## TASK STATEMENT
Your answer must be an exact copy of the records below, with no pictures in it.

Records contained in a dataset
- - -

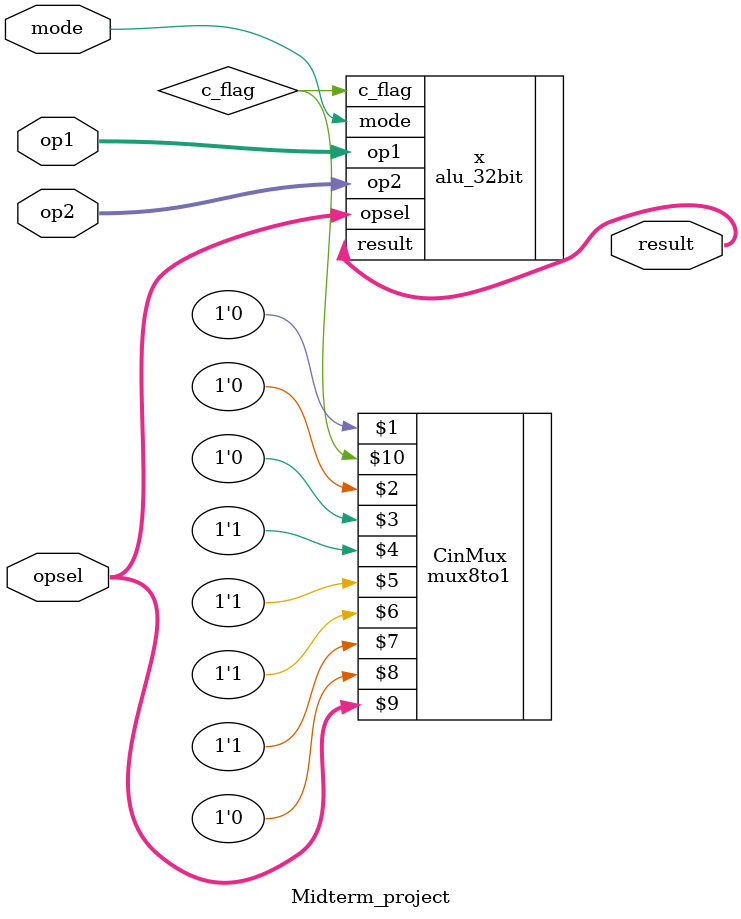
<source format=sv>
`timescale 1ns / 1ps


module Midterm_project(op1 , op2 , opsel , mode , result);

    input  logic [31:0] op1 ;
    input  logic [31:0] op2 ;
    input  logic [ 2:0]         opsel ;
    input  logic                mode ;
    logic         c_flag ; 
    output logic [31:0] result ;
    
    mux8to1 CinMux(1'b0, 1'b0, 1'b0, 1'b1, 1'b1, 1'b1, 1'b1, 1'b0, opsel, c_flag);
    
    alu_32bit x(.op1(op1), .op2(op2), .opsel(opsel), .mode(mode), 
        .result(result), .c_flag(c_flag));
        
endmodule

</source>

- - -

## EXERCISE RESPONSE
<source format=sv>
`timescale 1ns / 1ps


module Midterm_project(op1 , op2 , opsel , mode , result);

    input  logic [31:0] op1 ;
    input  logic [31:0] op2 ;
    input  logic [ 2:0]         opsel ;
    input  logic                mode ;
    logic         c_flag ; 
    output logic [31:0] result ;
    
    mux8to1 CinMux(1'b0, 1'b0, 1'b0, 1'b1, 1'b1, 1'b1, 1'b1, 1'b0, opsel, c_flag);
    
    alu_32bit x(.op1(op1), .op2(op2), .opsel(opsel), .mode(mode), 
        .result(result), .c_flag(c_flag));
        
endmodule

</source>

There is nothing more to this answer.